Could you copy each of the records below word for word, changing nothing?

----

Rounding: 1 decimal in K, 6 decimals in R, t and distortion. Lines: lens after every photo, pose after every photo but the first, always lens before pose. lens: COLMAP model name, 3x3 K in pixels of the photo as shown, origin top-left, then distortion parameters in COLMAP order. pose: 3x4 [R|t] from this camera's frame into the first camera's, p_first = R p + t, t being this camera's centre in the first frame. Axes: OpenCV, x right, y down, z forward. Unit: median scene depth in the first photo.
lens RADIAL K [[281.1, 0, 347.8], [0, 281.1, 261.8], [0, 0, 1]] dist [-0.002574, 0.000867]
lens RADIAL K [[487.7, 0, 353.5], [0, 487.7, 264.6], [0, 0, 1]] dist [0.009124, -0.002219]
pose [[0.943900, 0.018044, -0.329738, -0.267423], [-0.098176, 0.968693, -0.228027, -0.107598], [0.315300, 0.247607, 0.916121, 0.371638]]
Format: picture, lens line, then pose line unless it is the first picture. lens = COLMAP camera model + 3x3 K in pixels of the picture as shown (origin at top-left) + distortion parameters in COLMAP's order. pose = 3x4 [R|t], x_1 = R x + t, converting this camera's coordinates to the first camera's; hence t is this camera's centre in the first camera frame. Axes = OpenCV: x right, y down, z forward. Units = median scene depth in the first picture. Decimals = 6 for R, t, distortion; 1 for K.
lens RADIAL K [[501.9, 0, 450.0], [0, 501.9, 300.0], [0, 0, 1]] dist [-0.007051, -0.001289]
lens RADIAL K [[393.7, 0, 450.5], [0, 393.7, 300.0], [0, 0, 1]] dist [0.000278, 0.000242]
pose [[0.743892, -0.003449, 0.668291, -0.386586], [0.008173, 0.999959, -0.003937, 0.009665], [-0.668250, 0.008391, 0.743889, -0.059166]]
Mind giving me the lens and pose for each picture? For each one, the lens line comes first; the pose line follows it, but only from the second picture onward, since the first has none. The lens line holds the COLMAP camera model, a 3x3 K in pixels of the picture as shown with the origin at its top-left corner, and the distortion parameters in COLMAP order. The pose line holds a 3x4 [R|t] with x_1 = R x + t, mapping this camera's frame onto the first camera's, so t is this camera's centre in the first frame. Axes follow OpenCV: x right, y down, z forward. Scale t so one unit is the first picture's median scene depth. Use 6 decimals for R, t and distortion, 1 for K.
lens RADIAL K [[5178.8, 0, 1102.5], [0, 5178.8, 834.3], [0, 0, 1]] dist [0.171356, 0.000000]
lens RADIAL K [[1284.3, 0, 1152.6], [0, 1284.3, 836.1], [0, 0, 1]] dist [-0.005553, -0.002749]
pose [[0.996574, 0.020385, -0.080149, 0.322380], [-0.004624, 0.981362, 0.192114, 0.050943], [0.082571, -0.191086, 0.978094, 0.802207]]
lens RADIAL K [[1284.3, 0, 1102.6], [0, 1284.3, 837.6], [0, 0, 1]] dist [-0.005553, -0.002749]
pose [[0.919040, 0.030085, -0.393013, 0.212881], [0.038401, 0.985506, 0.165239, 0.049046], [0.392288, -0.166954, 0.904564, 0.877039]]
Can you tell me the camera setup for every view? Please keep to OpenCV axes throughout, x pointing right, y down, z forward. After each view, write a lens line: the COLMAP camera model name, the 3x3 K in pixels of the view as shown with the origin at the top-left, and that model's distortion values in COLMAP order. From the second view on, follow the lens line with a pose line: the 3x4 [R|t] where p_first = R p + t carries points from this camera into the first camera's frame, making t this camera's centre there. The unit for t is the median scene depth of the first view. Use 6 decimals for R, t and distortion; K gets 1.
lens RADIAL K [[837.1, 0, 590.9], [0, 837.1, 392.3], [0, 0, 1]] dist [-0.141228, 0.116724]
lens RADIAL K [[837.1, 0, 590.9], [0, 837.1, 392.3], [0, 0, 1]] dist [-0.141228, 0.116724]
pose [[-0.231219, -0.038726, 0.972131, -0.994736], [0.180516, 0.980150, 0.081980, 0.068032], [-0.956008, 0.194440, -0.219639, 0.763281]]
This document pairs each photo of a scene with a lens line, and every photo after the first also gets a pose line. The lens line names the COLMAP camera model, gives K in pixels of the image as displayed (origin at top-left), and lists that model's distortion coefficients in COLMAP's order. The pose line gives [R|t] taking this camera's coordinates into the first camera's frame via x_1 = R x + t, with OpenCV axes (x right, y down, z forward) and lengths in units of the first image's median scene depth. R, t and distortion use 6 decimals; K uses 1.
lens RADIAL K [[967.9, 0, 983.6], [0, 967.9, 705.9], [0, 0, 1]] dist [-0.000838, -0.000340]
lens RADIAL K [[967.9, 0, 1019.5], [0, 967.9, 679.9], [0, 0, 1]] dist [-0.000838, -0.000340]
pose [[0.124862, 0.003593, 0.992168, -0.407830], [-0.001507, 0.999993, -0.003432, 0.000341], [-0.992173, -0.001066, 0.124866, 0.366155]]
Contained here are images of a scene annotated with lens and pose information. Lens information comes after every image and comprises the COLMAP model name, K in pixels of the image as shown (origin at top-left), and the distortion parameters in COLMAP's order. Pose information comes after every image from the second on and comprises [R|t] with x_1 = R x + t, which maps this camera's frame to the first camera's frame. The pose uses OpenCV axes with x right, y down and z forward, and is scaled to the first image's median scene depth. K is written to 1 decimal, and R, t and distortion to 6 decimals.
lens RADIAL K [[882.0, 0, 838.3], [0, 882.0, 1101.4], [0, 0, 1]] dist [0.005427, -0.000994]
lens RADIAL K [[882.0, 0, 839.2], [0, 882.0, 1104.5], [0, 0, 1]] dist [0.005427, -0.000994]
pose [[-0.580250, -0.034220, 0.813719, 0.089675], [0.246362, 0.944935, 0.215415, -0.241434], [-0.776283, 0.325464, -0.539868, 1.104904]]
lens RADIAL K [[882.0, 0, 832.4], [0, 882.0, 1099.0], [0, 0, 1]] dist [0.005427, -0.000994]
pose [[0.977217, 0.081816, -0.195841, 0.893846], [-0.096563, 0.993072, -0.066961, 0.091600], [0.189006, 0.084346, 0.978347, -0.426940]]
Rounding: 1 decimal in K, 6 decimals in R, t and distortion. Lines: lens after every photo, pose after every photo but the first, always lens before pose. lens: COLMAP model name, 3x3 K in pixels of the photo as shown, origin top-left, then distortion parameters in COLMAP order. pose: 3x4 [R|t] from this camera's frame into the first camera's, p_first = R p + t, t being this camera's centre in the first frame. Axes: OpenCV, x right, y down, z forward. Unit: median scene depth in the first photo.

----

Result of the task:
Rounding: 1 decimal in K, 6 decimals in R, t and distortion. Lines: lens after every photo, pose after every photo but the first, always lens before pose. lens: COLMAP model name, 3x3 K in pixels of the photo as shown, origin top-left, then distortion parameters in COLMAP order. pose: 3x4 [R|t] from this camera's frame into the first camera's, p_first = R p + t, t being this camera's centre in the first frame. Axes: OpenCV, x right, y down, z forward. Unit: median scene depth in the first photo.
lens RADIAL K [[281.1, 0, 347.8], [0, 281.1, 261.8], [0, 0, 1]] dist [-0.002574, 0.000867]
lens RADIAL K [[487.7, 0, 353.5], [0, 487.7, 264.6], [0, 0, 1]] dist [0.009124, -0.002219]
pose [[0.943900, 0.018044, -0.329738, -0.267423], [-0.098176, 0.968693, -0.228027, -0.107598], [0.315300, 0.247607, 0.916121, 0.371638]]
Format: picture, lens line, then pose line unless it is the first picture. lens = COLMAP camera model + 3x3 K in pixels of the picture as shown (origin at top-left) + distortion parameters in COLMAP's order. pose = 3x4 [R|t], x_1 = R x + t, converting this camera's coordinates to the first camera's; hence t is this camera's centre in the first camera frame. Axes = OpenCV: x right, y down, z forward. Units = median scene depth in the first picture. Decimals = 6 for R, t, distortion; 1 for K.
lens RADIAL K [[501.9, 0, 450.0], [0, 501.9, 300.0], [0, 0, 1]] dist [-0.007051, -0.001289]
lens RADIAL K [[393.7, 0, 450.5], [0, 393.7, 300.0], [0, 0, 1]] dist [0.000278, 0.000242]
pose [[0.743892, -0.003449, 0.668291, -0.386586], [0.008173, 0.999959, -0.003937, 0.009665], [-0.668250, 0.008391, 0.743889, -0.059166]]
Mind giving me the lens and pose for each picture? For each one, the lens line comes first; the pose line follows it, but only from the second picture onward, since the first has none. The lens line holds the COLMAP camera model, a 3x3 K in pixels of the picture as shown with the origin at its top-left corner, and the distortion parameters in COLMAP order. The pose line holds a 3x4 [R|t] with x_1 = R x + t, mapping this camera's frame onto the first camera's, so t is this camera's centre in the first frame. Axes follow OpenCV: x right, y down, z forward. Scale t so one unit is the first picture's median scene depth. Use 6 decimals for R, t and distortion, 1 for K.
lens RADIAL K [[5178.8, 0, 1102.5], [0, 5178.8, 834.3], [0, 0, 1]] dist [0.171356, 0.000000]
lens RADIAL K [[1284.3, 0, 1152.6], [0, 1284.3, 836.1], [0, 0, 1]] dist [-0.005553, -0.002749]
pose [[0.996574, 0.020385, -0.080149, 0.322380], [-0.004624, 0.981362, 0.192114, 0.050943], [0.082571, -0.191086, 0.978094, 0.802207]]
lens RADIAL K [[1284.3, 0, 1102.6], [0, 1284.3, 837.6], [0, 0, 1]] dist [-0.005553, -0.002749]
pose [[0.919040, 0.030085, -0.393013, 0.212881], [0.038401, 0.985506, 0.165239, 0.049046], [0.392288, -0.166954, 0.904564, 0.877039]]
Can you tell me the camera setup for every view? Please keep to OpenCV axes throughout, x pointing right, y down, z forward. After each view, write a lens line: the COLMAP camera model name, the 3x3 K in pixels of the view as shown with the origin at the top-left, and that model's distortion values in COLMAP order. From the second view on, follow the lens line with a pose line: the 3x4 [R|t] where p_first = R p + t carries points from this camera into the first camera's frame, making t this camera's centre there. The unit for t is the median scene depth of the first view. Use 6 decimals for R, t and distortion; K gets 1.
lens RADIAL K [[837.1, 0, 590.9], [0, 837.1, 392.3], [0, 0, 1]] dist [-0.141228, 0.116724]
lens RADIAL K [[837.1, 0, 590.9], [0, 837.1, 392.3], [0, 0, 1]] dist [-0.141228, 0.116724]
pose [[-0.231219, -0.038726, 0.972131, -0.994736], [0.180516, 0.980150, 0.081980, 0.068032], [-0.956008, 0.194440, -0.219639, 0.763281]]
This document pairs each photo of a scene with a lens line, and every photo after the first also gets a pose line. The lens line names the COLMAP camera model, gives K in pixels of the image as displayed (origin at top-left), and lists that model's distortion coefficients in COLMAP's order. The pose line gives [R|t] taking this camera's coordinates into the first camera's frame via x_1 = R x + t, with OpenCV axes (x right, y down, z forward) and lengths in units of the first image's median scene depth. R, t and distortion use 6 decimals; K uses 1.
lens RADIAL K [[967.9, 0, 983.6], [0, 967.9, 705.9], [0, 0, 1]] dist [-0.000838, -0.000340]
lens RADIAL K [[967.9, 0, 1019.5], [0, 967.9, 679.9], [0, 0, 1]] dist [-0.000838, -0.000340]
pose [[0.124862, 0.003593, 0.992168, -0.407830], [-0.001507, 0.999993, -0.003432, 0.000341], [-0.992173, -0.001066, 0.124866, 0.366155]]
Contained here are images of a scene annotated with lens and pose information. Lens information comes after every image and comprises the COLMAP model name, K in pixels of the image as shown (origin at top-left), and the distortion parameters in COLMAP's order. Pose information comes after every image from the second on and comprises [R|t] with x_1 = R x + t, which maps this camera's frame to the first camera's frame. The pose uses OpenCV axes with x right, y down and z forward, and is scaled to the first image's median scene depth. K is written to 1 decimal, and R, t and distortion to 6 decimals.
lens RADIAL K [[882.0, 0, 838.3], [0, 882.0, 1101.4], [0, 0, 1]] dist [0.005427, -0.000994]
lens RADIAL K [[882.0, 0, 839.2], [0, 882.0, 1104.5], [0, 0, 1]] dist [0.005427, -0.000994]
pose [[-0.580250, -0.034220, 0.813719, 0.089675], [0.246362, 0.944935, 0.215415, -0.241434], [-0.776283, 0.325464, -0.539868, 1.104904]]
lens RADIAL K [[882.0, 0, 832.4], [0, 882.0, 1099.0], [0, 0, 1]] dist [0.005427, -0.000994]
pose [[0.977217, 0.081816, -0.195841, 0.893846], [-0.096563, 0.993072, -0.066961, 0.091600], [0.189006, 0.084346, 0.978347, -0.426940]]
Rounding: 1 decimal in K, 6 decimals in R, t and distortion. Lines: lens after every photo, pose after every photo but the first, always lens before pose. lens: COLMAP model name, 3x3 K in pixels of the photo as shown, origin top-left, then distortion parameters in COLMAP order. pose: 3x4 [R|t] from this camera's frame into the first camera's, p_first = R p + t, t being this camera's centre in the first frame. Axes: OpenCV, x right, y down, z forward. Unit: median scene depth in the first photo.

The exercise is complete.